→ The task: Every line in the records below between the one holding "Table 1. Partition" and the one holding "Figure 9. The", inclusive, is to be set down exactly; all other lines are to be left out.

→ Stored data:
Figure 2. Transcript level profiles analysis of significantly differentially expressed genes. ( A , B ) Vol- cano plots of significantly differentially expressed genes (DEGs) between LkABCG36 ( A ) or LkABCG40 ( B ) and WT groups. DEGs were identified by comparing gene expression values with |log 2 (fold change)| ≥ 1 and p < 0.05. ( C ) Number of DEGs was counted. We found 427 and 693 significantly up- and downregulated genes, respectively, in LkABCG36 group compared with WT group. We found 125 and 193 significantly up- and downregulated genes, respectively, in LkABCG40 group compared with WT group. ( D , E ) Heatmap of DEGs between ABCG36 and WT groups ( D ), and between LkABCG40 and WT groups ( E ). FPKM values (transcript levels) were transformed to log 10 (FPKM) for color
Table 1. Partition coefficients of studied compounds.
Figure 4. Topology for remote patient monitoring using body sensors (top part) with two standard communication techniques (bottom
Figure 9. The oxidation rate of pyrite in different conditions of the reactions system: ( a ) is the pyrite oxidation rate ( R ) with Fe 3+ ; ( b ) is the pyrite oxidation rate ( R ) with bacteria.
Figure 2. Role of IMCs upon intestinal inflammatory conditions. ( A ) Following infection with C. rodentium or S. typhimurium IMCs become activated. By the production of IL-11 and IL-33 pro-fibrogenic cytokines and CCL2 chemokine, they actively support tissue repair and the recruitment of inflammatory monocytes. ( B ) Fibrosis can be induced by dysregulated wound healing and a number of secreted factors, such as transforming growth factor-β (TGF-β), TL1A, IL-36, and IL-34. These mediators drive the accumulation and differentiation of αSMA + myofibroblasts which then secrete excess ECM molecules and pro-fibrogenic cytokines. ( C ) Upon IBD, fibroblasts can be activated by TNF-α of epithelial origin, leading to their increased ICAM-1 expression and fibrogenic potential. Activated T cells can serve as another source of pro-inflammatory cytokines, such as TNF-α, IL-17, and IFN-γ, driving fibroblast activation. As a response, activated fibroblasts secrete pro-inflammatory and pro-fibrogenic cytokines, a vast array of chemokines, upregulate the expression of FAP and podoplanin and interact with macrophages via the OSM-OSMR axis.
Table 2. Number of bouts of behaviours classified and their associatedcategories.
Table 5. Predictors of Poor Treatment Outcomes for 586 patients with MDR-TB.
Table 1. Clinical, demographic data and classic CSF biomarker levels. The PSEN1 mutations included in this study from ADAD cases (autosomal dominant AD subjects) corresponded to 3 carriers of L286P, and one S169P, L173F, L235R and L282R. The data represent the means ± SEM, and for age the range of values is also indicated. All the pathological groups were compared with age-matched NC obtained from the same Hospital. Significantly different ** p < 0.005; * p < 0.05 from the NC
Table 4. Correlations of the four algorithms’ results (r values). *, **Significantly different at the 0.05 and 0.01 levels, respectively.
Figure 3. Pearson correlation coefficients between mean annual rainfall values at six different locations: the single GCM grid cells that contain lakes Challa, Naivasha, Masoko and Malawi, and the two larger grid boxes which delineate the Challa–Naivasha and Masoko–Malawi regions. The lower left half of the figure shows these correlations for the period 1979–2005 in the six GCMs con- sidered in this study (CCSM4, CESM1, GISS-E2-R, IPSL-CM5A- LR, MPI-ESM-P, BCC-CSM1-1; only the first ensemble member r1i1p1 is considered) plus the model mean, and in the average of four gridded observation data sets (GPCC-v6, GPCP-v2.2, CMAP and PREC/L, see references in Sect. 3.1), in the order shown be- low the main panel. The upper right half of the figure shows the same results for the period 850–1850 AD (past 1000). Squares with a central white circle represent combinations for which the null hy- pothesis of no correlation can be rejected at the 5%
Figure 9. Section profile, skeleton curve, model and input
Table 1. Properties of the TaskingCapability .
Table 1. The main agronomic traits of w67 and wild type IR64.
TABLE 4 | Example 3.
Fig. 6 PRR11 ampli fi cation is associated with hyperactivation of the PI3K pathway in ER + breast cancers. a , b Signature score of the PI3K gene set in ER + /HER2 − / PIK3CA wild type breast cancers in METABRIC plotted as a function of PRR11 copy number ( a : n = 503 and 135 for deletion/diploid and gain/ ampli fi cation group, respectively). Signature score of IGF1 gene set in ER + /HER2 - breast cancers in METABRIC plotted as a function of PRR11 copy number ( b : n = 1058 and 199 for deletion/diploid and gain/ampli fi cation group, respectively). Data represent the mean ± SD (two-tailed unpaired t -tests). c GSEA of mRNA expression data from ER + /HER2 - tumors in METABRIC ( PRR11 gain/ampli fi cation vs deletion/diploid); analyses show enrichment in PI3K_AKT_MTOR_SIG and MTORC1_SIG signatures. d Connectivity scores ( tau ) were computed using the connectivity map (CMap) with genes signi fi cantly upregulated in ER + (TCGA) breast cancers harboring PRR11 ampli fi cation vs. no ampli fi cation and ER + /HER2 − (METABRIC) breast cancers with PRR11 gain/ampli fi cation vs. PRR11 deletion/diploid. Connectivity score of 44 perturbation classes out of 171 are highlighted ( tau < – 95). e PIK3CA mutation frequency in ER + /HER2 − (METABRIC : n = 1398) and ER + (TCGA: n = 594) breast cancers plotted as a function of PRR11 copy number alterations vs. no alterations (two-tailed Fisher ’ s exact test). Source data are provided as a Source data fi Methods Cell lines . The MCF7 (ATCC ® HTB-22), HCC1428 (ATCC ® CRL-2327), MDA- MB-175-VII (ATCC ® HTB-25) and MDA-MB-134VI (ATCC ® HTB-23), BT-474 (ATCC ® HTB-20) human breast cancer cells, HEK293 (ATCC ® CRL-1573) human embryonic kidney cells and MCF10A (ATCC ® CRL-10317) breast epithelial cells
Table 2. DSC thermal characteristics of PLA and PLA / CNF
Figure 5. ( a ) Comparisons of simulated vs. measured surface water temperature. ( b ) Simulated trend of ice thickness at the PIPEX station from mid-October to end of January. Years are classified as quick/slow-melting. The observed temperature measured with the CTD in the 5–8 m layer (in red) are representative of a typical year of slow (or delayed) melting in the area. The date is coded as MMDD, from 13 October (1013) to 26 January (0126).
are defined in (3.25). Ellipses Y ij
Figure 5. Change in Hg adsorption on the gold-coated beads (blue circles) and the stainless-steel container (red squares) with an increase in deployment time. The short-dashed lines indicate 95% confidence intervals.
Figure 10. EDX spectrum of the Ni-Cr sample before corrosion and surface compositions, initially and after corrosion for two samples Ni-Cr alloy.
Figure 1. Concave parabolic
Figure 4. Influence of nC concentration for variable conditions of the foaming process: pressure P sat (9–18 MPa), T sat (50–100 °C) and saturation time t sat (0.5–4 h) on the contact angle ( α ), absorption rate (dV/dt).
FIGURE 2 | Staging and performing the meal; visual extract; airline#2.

→ Written answer:
Table 1. Partition coefficients of studied compounds.
Figure 4. Topology for remote patient monitoring using body sensors (top part) with two standard communication techniques (bottom
Figure 9. The oxidation rate of pyrite in different conditions of the reactions system: ( a ) is the pyrite oxidation rate ( R ) with Fe 3+ ; ( b ) is the pyrite oxidation rate ( R ) with bacteria.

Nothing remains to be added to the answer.